== DOCUMENT EXTRACT
Flying Cars vs. Self-Driving Cars: How Science Fiction Becomes Reality

By a Carboncopies Volunteer

It’s official: self-driving cars have arrived.  They may not be as fully autonomous as Elon Musk has said they’d be - yet - but news stories about drivers sleeping behind the wheel are more common than autonomous vehicle accidents.  Flying cars, on the other hand, don’t seem to be taking off. Why is it that self-driving cars have made it whereas flying cars have not? And if there are other technologies that we want to make universally available, such as whole brain emulation, what are our key takeaways?

By: Jeff McNeill from Chiang Mai, Thailand; derivative work: Beck's; CC BY-SA 2.0, https://commons.wikimedia.org/w/index.php?curid=25740078

“Where’s my flying car?”  It’s become a standard metaphor for vaporware - for promised technological developments that just never quite delivered.  But the absence of flying cars is not for lack of trying. Since Henry Ford’s 1926 prototype, there has been a plethora of major initiatives.  Moller International has been working on bringing its flying car to market since 1983; and its founder, Dr. Paul Moller, has been trying to make them a reality since the 1960s.  Even Uber has announced that it will begin testing an electric flying car in 2020.

By comparison, autonomous vehicle development is speeding along.  Tesla reported that it had delivered 245,000 vehicles in 2018 alone.  As of June 2019, “more than 1,400 self-driving cars, trucks and other vehicles are currently in testing by more than 80 companies.”  To be fair, while self-driving cars certainly face considerable challenges (including not only the technological/engineering feats required, but also establishing a place for a new entrant in a well-established global market, as well as regulatory hurdles and even fundamental questions about legal and ethical responsibility), they don’t face the same roadblocks as flying cars.  FAA regulation in the US has a lot to do with it: obtaining a pilot’s license is not comparable (in terms of either cost or difficulty) to obtaining a driver’s license, and aircraft maintenance must be performed by FAA-approved mechanics. Similarly, insuring a personal aircraft may be a greater leap from the family minivan than insuring a Tesla Model S.

By some measures, the key differences come down to cost and regulatory approval. 

By: Hydrargyrum; CC BY-SA 2.0, https://commons.wikimedia.org/w/index.php?curid=25740078

There is simply more effort being invested in developing the regulatory frameworks to handle self-driving cars.  For example, the international Society of Automotive Engineers has published a formal standard to define levels of automation in vehicles (SAE-J3016), which has been adopted by the US Department of Transportation and National Highway Traffic Safety Administration.  More is being invested in self-driving cars than flying cars because interest is stronger and more widespread. The idea of self-driving cars has overtaken the idea of flying cars in terms of mainstream acceptance.
====
== INFORMATION SUPPLIED
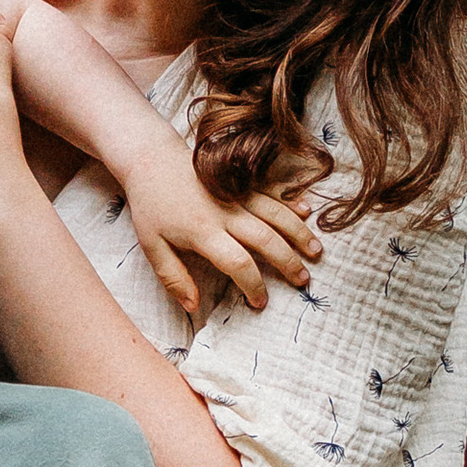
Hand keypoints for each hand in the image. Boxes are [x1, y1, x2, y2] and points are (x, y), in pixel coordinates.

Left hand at [113, 152, 318, 316]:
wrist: (152, 159)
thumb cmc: (151, 206)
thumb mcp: (151, 246)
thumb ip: (173, 278)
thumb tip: (193, 307)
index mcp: (204, 232)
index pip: (238, 263)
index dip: (253, 285)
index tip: (260, 302)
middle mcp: (226, 213)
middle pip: (266, 239)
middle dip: (288, 262)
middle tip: (303, 281)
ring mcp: (236, 194)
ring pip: (276, 214)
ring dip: (298, 234)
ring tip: (316, 253)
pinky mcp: (240, 182)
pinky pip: (271, 193)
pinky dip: (290, 203)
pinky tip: (308, 213)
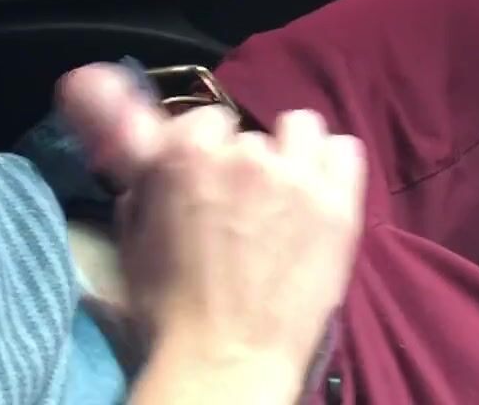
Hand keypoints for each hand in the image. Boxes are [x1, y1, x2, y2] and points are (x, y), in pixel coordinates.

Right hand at [57, 66, 367, 397]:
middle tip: (246, 205)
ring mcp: (295, 176)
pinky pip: (344, 149)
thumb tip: (151, 152)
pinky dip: (332, 167)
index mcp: (185, 155)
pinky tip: (321, 195)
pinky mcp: (338, 203)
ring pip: (301, 129)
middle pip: (251, 136)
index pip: (206, 118)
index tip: (210, 178)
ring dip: (292, 155)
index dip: (208, 150)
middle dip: (247, 165)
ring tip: (288, 194)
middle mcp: (243, 154)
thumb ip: (144, 183)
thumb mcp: (133, 238)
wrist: (226, 360)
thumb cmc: (169, 311)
====
§ PROBLEM REQUIREMENTS: According to the article on flying and self-driving cars, since what year has Moller International been working to bring its flying car to market? The items have nothing to do with the article on flying and self-driving cars.

§ SOLUTION FOR THIS TASK: Since 1983.